Enfermedades turísticas: Llaman a prevenir los males que se pueden encontrar en los viajes

Hombres y mujeres suelen trasladarse por el mundo tanto por trabajo como por placer, pero sin reparar demasiado en el cuidado de la salud, y es en ese marco donde el peligro de contraer una enfermedad durante un viaje está siempre latente, siempre y cuando no se tomen las precauciones correspondientes, por lo que asesorarse sobre las enfermedades que podrían adquirirse durante un viaje debería formar parte de las listas de tareas a realizar antes de partir.

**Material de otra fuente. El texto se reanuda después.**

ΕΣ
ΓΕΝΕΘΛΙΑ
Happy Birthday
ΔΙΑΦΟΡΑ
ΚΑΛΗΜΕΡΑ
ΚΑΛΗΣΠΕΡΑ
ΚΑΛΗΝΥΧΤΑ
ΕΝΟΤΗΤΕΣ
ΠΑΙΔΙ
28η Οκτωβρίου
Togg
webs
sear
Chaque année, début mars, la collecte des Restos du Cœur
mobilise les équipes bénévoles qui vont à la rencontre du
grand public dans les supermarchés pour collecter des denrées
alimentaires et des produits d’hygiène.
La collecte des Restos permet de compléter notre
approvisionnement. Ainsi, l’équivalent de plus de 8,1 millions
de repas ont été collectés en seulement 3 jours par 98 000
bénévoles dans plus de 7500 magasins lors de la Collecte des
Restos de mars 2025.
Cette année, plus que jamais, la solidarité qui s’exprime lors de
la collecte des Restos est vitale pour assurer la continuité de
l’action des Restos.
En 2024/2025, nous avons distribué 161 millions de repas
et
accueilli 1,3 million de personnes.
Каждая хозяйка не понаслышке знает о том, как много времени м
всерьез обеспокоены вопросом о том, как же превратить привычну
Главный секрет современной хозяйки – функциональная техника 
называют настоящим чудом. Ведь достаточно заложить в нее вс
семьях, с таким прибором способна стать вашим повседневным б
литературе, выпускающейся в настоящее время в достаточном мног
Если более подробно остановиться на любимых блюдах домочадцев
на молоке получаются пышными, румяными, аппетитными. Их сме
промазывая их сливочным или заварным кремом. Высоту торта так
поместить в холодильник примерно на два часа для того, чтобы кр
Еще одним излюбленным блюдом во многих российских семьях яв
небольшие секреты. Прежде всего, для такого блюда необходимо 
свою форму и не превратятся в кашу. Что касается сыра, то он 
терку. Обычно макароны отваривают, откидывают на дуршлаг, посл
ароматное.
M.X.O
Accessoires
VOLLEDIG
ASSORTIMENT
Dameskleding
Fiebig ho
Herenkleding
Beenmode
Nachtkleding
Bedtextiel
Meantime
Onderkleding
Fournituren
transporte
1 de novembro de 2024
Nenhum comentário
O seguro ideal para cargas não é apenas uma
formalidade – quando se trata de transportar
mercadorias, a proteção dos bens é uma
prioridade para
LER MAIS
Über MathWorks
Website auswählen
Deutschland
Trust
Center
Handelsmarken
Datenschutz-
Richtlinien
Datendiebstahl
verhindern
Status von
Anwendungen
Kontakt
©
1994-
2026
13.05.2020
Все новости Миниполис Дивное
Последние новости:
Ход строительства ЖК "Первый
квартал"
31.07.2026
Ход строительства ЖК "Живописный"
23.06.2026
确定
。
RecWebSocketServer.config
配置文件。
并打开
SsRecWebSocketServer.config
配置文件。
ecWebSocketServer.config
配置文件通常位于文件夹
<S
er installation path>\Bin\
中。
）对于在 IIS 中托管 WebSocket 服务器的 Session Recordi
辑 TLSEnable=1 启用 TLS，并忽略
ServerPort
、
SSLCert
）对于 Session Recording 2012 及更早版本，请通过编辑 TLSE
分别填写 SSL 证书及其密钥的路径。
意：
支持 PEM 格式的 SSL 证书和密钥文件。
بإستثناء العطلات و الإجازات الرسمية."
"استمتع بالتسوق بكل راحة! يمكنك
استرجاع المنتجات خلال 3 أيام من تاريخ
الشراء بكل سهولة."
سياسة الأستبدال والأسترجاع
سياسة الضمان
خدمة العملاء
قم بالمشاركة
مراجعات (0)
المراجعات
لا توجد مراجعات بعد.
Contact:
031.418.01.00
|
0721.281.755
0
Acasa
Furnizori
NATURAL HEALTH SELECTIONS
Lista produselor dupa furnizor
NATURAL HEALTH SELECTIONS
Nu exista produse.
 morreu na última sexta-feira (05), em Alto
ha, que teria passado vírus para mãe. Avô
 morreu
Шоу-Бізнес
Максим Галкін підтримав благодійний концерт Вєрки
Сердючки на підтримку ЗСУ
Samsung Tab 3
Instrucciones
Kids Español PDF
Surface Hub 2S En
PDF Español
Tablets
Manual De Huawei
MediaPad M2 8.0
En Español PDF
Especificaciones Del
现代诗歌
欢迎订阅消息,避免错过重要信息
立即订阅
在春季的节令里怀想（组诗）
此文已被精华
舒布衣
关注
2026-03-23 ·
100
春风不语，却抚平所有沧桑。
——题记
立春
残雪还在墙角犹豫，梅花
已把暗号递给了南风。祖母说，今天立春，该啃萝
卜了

Según la Organización Mundial de Turismo el número de viajeros internacionales durante la década del 70 era de 200 millones por año, en el 2000 fue de 600 millones de personas, y la proyección estimada para el año 2020 es de 1.600 millones. Y muchas de las enfermedades emergentes aparecidas en los últimos 50 años se relacionan con el aumento en la circulación de personas y materiales en el mundo.

Recientemente, la Organización Panamericana de la Salud (OPS), emitió un comunicado alertando a todos los países del continente extremar las medidas de prevención y detectar brotes en forma temprana frente a la presentación de una bacteria aislada en Guatemala resistente a la acción de los antibióticos. Además, alertó de la presencia de un virus denominado “chikunyunga”, expandido por el sudeste asiático y transmitido por la picadura de los mosquitos Aedes Albopictus y Aegypti, los mismos que transmiten el dengue. Y una bacteria detectada en Uruguay en febrero de este año, es del tipo klebsiella pneumoniae, su nombre científico es “Nueva Delhi metalobetalactamasa” y produce enzimas que inactivan a la mayoría de los antibióticos. En 2008 fue identificada por primera vez en Suecia, debido a un pasajero proveniente de la India y se introdujo en América del Norte en 2010.

Uno de los participantes del Simposio Iberoamericano de Zoonosis Emergentes y Reemergentes que se realizó a fines de noviembre en Uruguay, titular de la Sociedad Latinoamericana de Medicina del Viajero, el infectólogo argentino Tomás Orduna, comentó que “en cualquier región del mundo puede haber en un momento puntual algo agregado a lo que habitualmente hay”.

Además resaltó que estas dos patologías son las que preocupan y que se podrían expandir entre los viajeros. Manifestó que el virus chikungunya habita en las ciudades y que es transmitido por los mosquitos Aedes albopictus y Aedes aegypti. Este último ejemplar se lo puede encontrar en Uruguay. El virus entró a ese país hacia 2007 tras el ingreso de una persona enferma que viajó desde Italia donde se lo había detectado.

Según el investigador argentino, se concentra en la costa del Océano Indico, desde el sudeste africano hasta la India y pasa por Tailandia e Indonesia. Estudios del Instituto Pasteur de París ratificaron las investigaciones sobre el Aedes albopictus, conocido también como Mosquito Tigre Asiático.

El virus provoca una rara fiebre viral con fuertes dolores articulares, como la artritis. Si bien los primeros síntomas se parecen al paludismo o al dengue, la fiebre de chikungunya no tiene nada que ver con estas enfermedades y algunas publicaciones médicas afirman que no existe tratamiento curativo sino sintomático a base de paracetamol.

Para el infectólogo argentino, si bien Italia logró controlar el foco, “en América somos más vulnerables por la infraestructura de nuestros países”, y sostuvo que debido al aumento de viajes de grupos familiares a lugares exóticos, como las Islas Maldivas, es posible que regresen con el virus. También advirtió que la gente no debe tener tan expuesta la piel y utilizar cierta clase de repelente, y recomienda averiguar la situación de la salud sobre el lugar al que se va a viajar.